*TASK TO CARRY OUT*:
Of all the entries below, only the lines from the one with "OLED. Its peak" up to and including the one with "we're proud to" are to be duplicated exactly.

[[ DATA FOR REVIEW open ]]

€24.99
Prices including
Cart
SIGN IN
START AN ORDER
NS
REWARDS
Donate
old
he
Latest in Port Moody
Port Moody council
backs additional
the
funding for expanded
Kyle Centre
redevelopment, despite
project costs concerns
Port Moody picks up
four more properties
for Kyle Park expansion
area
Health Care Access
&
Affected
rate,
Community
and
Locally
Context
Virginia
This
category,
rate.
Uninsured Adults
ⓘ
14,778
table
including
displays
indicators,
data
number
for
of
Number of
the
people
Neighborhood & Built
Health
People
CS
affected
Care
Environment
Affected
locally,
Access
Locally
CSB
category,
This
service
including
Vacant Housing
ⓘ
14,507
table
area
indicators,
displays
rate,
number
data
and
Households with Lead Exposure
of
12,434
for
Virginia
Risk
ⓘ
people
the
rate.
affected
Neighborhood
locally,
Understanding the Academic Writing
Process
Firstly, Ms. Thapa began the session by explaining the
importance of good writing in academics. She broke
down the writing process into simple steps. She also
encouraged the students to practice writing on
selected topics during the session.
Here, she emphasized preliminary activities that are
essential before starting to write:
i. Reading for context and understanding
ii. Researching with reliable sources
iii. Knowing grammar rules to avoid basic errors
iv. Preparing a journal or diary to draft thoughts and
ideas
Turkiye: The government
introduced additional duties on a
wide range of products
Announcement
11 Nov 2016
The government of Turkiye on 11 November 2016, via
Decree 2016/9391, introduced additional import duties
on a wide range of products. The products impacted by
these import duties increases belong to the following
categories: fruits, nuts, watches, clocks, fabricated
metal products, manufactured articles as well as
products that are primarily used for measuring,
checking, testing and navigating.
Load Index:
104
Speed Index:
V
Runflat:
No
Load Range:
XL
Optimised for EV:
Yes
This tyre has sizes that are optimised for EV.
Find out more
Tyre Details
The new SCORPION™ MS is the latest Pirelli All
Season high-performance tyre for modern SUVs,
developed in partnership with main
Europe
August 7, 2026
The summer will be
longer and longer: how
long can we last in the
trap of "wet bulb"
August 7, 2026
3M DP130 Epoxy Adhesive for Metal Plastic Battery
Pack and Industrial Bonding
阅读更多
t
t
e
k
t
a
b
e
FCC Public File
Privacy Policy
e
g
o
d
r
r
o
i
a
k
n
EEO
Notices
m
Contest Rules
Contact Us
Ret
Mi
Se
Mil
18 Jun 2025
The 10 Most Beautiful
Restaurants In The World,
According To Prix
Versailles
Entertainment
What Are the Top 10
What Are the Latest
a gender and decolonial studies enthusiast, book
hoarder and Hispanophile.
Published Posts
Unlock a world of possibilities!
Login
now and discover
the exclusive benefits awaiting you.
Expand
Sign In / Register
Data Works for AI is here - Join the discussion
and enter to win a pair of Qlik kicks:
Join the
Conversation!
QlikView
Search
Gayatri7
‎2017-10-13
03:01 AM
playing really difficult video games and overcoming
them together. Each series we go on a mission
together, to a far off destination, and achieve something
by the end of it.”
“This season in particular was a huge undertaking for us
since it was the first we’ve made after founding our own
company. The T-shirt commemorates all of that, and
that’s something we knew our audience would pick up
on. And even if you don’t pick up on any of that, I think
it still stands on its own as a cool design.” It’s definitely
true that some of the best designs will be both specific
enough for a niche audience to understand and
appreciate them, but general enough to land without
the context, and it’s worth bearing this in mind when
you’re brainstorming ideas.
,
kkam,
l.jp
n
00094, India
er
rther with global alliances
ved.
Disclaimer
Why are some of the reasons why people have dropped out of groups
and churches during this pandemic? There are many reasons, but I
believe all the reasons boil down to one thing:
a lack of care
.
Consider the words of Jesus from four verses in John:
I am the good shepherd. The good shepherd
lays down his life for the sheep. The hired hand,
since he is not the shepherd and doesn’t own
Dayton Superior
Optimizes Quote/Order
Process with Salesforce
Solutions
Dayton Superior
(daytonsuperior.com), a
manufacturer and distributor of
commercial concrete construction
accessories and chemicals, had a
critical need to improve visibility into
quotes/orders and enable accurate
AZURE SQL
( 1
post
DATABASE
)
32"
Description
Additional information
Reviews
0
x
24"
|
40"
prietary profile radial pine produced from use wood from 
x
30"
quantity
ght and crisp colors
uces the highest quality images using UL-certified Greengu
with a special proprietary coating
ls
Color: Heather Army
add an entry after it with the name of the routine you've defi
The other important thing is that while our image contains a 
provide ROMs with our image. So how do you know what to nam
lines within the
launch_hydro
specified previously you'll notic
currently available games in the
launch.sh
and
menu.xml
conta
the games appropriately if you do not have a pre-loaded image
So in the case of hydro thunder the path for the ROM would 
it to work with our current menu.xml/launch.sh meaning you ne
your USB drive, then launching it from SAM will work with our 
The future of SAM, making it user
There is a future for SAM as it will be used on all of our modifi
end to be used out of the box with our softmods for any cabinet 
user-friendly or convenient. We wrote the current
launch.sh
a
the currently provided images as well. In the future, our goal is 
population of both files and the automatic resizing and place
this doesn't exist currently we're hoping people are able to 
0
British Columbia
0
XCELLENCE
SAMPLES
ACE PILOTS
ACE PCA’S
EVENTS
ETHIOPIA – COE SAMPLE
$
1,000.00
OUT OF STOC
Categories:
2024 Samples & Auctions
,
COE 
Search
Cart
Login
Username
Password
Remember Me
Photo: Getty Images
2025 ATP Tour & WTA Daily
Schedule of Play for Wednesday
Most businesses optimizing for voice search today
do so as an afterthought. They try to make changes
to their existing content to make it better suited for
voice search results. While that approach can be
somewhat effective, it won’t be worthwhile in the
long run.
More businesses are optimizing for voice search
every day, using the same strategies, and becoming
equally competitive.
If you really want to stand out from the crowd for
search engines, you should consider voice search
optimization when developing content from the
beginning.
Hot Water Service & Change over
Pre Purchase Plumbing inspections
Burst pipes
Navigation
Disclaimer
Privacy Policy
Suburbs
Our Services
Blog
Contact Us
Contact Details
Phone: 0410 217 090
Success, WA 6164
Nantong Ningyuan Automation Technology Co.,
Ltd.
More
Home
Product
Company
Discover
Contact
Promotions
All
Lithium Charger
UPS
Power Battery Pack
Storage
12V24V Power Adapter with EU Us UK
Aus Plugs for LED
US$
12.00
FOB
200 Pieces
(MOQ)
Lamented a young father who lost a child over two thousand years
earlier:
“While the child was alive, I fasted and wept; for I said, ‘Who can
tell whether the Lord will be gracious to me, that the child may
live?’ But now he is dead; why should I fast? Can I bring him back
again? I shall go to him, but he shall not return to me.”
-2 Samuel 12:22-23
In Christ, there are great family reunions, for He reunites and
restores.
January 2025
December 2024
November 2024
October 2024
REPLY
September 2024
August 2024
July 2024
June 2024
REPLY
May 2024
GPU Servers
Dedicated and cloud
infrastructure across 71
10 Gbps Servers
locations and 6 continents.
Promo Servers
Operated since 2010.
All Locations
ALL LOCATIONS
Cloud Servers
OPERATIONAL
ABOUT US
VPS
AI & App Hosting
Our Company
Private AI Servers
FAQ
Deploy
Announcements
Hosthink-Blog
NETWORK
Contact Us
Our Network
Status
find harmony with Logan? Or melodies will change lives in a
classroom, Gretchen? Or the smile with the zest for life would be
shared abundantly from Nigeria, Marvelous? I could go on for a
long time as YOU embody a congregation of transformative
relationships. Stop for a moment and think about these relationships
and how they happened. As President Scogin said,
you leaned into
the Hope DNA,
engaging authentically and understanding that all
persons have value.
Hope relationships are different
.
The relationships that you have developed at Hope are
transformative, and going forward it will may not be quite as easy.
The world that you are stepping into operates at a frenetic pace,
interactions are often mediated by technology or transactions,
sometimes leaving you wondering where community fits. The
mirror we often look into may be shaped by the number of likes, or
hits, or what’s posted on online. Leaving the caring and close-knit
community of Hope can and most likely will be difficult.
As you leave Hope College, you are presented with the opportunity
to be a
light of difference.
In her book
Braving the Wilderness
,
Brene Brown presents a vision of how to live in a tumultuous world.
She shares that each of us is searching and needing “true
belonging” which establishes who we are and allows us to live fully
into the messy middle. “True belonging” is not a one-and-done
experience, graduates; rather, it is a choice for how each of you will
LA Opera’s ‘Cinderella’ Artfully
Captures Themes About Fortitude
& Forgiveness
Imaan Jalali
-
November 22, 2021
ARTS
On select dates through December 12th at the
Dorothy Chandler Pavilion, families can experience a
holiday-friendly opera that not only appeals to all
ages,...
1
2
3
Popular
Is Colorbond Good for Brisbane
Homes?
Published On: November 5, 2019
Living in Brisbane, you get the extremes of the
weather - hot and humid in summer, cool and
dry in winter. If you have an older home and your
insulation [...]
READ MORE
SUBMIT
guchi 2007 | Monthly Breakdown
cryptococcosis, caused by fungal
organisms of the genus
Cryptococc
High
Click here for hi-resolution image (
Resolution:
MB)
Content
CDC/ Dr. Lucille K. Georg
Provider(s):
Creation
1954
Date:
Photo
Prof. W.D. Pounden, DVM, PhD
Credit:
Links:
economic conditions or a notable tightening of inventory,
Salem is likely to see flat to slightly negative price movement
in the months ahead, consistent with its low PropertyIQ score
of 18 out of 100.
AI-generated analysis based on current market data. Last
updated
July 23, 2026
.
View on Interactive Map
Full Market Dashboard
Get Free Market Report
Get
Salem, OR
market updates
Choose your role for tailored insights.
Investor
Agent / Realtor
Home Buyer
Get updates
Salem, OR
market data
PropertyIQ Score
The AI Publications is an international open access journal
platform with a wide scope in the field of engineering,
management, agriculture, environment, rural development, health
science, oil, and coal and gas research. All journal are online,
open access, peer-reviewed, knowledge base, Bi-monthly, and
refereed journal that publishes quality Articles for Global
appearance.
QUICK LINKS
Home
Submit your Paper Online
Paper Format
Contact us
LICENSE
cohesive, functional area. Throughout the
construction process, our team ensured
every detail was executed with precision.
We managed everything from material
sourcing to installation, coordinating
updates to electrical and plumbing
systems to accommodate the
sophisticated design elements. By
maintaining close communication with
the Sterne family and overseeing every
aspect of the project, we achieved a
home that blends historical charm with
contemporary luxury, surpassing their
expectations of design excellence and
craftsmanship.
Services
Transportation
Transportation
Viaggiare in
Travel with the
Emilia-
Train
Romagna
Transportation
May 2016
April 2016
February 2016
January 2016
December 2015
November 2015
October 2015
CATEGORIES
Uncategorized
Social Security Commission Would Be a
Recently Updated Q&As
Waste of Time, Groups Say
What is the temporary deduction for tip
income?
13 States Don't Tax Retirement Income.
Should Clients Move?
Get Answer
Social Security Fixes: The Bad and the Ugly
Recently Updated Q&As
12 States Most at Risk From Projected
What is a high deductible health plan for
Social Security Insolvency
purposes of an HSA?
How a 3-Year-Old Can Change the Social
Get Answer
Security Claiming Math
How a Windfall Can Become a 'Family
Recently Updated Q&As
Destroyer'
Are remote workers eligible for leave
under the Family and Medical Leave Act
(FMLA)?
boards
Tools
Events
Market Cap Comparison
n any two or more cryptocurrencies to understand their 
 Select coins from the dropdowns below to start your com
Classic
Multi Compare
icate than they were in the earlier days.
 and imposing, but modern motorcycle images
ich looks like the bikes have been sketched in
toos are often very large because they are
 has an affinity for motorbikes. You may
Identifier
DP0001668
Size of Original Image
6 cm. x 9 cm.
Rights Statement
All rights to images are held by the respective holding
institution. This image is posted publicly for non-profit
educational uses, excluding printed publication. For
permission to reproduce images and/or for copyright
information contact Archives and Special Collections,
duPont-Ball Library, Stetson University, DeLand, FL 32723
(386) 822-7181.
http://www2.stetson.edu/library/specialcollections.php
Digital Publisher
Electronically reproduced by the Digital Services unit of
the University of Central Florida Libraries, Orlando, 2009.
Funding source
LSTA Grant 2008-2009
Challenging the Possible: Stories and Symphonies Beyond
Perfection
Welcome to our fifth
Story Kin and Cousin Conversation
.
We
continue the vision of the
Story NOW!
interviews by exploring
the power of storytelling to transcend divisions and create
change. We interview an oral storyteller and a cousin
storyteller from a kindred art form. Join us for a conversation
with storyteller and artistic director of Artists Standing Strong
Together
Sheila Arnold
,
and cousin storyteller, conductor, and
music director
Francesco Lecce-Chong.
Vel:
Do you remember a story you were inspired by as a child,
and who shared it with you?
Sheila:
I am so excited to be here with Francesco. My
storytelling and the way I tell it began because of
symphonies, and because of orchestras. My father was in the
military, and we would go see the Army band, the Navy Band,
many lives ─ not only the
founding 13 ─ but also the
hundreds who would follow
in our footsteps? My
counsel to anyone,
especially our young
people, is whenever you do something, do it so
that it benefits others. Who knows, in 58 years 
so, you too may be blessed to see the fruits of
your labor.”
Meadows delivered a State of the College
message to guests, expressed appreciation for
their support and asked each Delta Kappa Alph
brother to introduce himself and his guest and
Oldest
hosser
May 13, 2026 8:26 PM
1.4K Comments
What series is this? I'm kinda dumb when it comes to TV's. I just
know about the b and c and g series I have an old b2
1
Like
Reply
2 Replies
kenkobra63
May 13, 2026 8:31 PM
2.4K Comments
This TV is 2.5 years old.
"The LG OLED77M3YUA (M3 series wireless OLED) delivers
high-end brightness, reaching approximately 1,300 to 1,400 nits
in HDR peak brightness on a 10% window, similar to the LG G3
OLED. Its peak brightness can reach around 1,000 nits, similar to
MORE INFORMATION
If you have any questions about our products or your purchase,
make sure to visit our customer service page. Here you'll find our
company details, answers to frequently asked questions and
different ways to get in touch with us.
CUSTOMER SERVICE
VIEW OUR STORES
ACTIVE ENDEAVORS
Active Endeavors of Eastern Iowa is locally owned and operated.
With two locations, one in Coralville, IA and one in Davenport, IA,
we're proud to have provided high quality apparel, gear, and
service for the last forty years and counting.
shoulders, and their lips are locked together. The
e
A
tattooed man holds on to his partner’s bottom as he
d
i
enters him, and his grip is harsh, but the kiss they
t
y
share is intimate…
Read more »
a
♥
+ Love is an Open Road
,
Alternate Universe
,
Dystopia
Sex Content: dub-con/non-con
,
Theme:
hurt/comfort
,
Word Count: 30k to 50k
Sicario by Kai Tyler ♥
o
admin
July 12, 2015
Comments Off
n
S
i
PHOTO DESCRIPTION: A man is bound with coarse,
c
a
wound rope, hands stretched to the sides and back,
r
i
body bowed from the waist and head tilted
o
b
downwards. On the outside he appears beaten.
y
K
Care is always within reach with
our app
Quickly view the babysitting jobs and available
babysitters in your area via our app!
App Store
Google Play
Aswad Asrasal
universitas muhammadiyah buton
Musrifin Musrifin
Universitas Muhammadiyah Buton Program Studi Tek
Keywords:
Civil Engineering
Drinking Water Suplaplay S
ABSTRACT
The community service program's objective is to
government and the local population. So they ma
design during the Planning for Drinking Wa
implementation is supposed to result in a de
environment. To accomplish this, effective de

[[ DATA FOR REVIEW closed ]]

*ANSWER TO THIS TASK*:
OLED. Its peak brightness can reach around 1,000 nits, similar to
MORE INFORMATION
If you have any questions about our products or your purchase,
make sure to visit our customer service page. Here you'll find our
company details, answers to frequently asked questions and
different ways to get in touch with us.
CUSTOMER SERVICE
VIEW OUR STORES
ACTIVE ENDEAVORS
Active Endeavors of Eastern Iowa is locally owned and operated.
With two locations, one in Coralville, IA and one in Davenport, IA,
we're proud to have provided high quality apparel, gear, and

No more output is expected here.